== Provided text ==

Not clear on what you are claiming.
That it's not reasonable to expect NDAs to suppress information beyond (far beyond in some cases) what other legally binding contracts do. Contracts and other binding legal agreements don't stop people from sharing information all the time. NDAs are not different.
If a Republican said he had proof of Hillary's secret child pizza parlor sex dungeon but couldn't tell anyone because it he the was a clause in his lease you wouldn't believe it and this is no different. And you certainly wouldn't believe it if 5, or 10, or 20 said it.
In other words do you accept that anyone under the age of 18 has ever seen a pair of nice boobies on a webpage behind a "Are you 18 Y/N?" popup? Yes? Then this concept is not difficult. People are not bound by legal agreements this far beyond their own self interest and desires.
Seems to be a straw-man exaggeration.
Everything's a strawman if you're pedant. Sarcasm, colorful language, and exaggeration for effect aren't concept I just invented and only I just started using for the first time in history and didn't tell anyone. Deal with it.

===
== Information ==

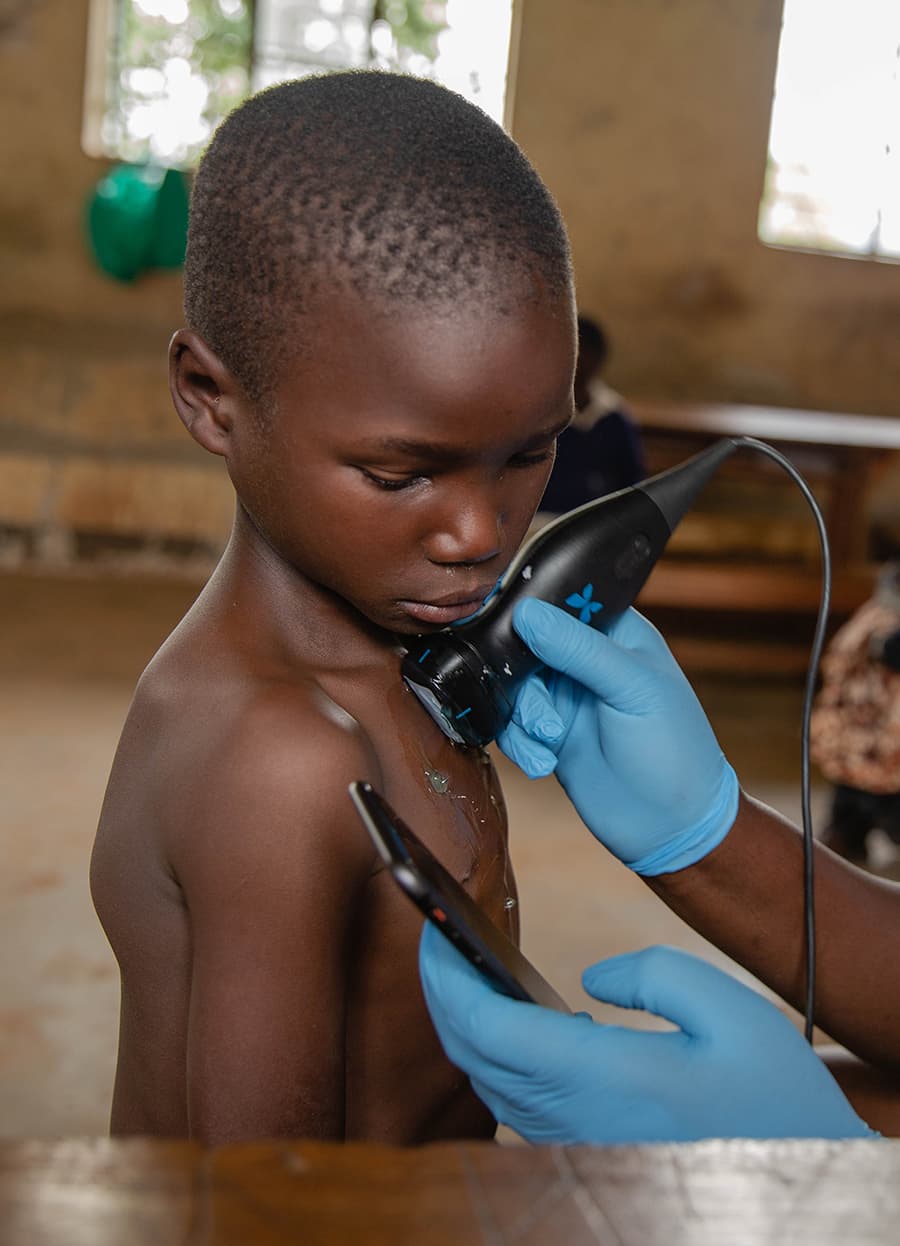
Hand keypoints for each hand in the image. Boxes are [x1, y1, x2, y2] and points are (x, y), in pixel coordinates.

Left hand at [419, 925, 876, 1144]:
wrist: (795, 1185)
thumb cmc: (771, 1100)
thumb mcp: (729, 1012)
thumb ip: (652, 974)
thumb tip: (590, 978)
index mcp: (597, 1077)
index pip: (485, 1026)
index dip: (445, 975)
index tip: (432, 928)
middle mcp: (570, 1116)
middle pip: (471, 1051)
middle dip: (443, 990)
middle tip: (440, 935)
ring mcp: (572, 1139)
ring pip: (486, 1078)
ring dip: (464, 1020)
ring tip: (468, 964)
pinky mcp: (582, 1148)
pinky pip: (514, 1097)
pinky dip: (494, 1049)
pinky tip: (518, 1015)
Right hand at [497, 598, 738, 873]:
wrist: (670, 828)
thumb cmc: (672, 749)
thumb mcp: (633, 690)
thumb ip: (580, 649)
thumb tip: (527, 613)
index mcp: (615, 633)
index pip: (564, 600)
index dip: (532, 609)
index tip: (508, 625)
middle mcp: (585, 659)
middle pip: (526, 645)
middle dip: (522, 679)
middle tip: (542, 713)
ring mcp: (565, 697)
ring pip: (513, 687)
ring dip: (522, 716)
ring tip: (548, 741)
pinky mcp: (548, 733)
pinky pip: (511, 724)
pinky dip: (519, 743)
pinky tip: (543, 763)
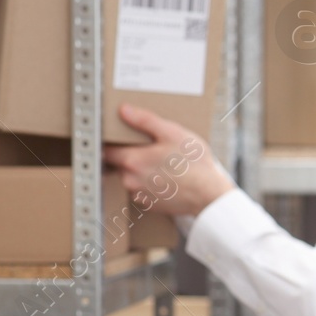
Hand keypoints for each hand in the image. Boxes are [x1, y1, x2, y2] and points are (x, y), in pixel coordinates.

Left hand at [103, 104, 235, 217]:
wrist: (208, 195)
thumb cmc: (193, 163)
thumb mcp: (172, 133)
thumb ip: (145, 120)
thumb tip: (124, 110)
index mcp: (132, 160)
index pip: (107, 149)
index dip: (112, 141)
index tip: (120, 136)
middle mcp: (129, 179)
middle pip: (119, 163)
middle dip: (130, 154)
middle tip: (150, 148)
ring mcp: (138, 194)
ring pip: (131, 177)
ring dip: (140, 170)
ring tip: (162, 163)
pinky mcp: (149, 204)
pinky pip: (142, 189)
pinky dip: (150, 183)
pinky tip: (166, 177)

===

Work required ->
Resume the argument over NDAs and binding agreements, continuing from the point where its final reply ends.

Answer space ->
Are you saying something else is stopping it or are you saying we can assume this unknown information that would drastically affect the landscape? Or something else?
I'm saying what I'm saying. If X number of people have major dirt on one of the current viable political candidates but are all held back by NDAs, X can't be that high of a number.
Like Varys said "4 people know this secret. It's no longer a secret it's information."
Are you saying they have another reason for not talking? If so, what could it be? Are you saying we can assume they weren't assaulted because they aren't saying so?
Very possibly, I cannot know for certain. Fear of reprisal, fear of public backlash, privacy, all viable possibilities. I'm just saying it's not NDAs.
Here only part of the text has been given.